BEGIN DATA SHOWN
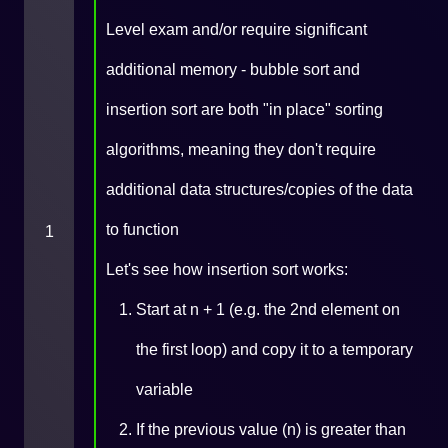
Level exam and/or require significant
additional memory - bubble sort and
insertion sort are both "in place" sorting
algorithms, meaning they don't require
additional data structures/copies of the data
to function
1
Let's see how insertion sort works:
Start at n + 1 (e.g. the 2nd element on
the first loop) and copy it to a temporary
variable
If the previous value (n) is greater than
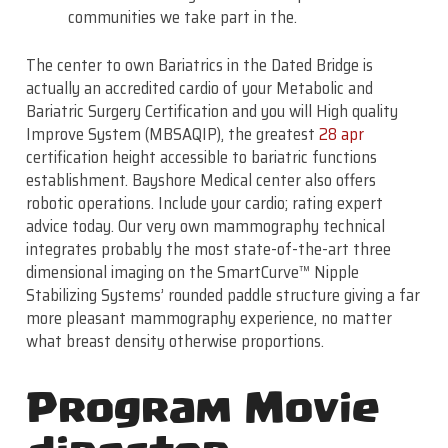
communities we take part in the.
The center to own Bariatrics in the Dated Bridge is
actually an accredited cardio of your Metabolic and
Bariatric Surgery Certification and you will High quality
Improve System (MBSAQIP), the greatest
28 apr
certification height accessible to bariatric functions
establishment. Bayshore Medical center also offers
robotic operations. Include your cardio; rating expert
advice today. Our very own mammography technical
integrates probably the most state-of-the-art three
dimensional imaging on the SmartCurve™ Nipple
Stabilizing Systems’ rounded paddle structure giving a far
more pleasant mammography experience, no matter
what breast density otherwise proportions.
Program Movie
END DATA SHOWN
BEGIN DATA SHOWN
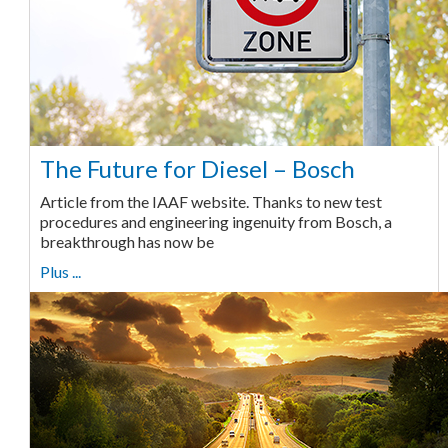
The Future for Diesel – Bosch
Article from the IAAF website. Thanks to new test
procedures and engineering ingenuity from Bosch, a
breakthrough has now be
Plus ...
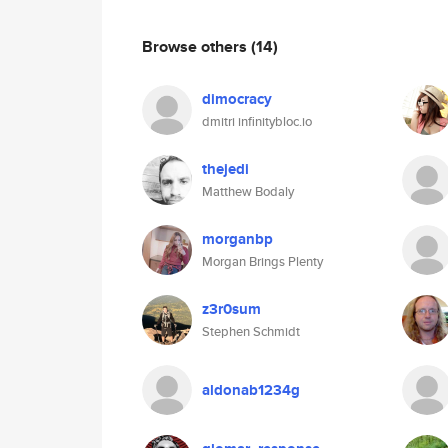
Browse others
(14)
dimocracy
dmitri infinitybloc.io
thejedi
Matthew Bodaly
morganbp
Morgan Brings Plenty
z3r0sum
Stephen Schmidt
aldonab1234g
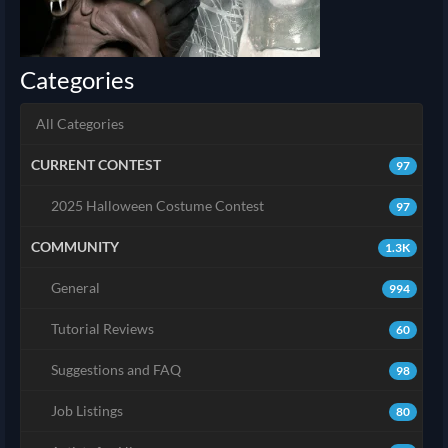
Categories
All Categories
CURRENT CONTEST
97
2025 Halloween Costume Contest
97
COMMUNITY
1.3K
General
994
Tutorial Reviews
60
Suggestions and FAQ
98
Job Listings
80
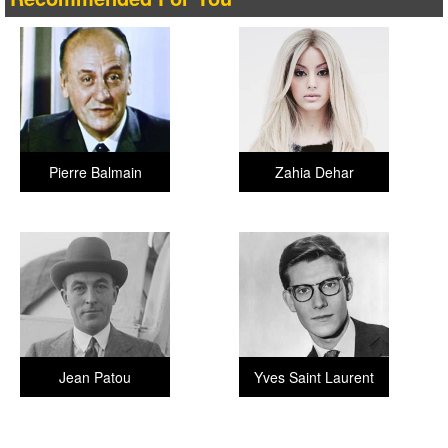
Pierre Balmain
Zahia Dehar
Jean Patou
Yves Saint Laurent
END DATA SHOWN
▶ _WORK INSTRUCTION_: From the data above, reproduce word for word the lines running from the line with "insertion sort are" to the line with "the first loop) and copy it to a temporary", ends included.

▶ _EXERCISE ANSWER_:
insertion sort are both "in place" sorting
algorithms, meaning they don't require
additional data structures/copies of the data
to function
1
Let's see how insertion sort works:
Start at n + 1 (e.g. the 2nd element on
the first loop) and copy it to a temporary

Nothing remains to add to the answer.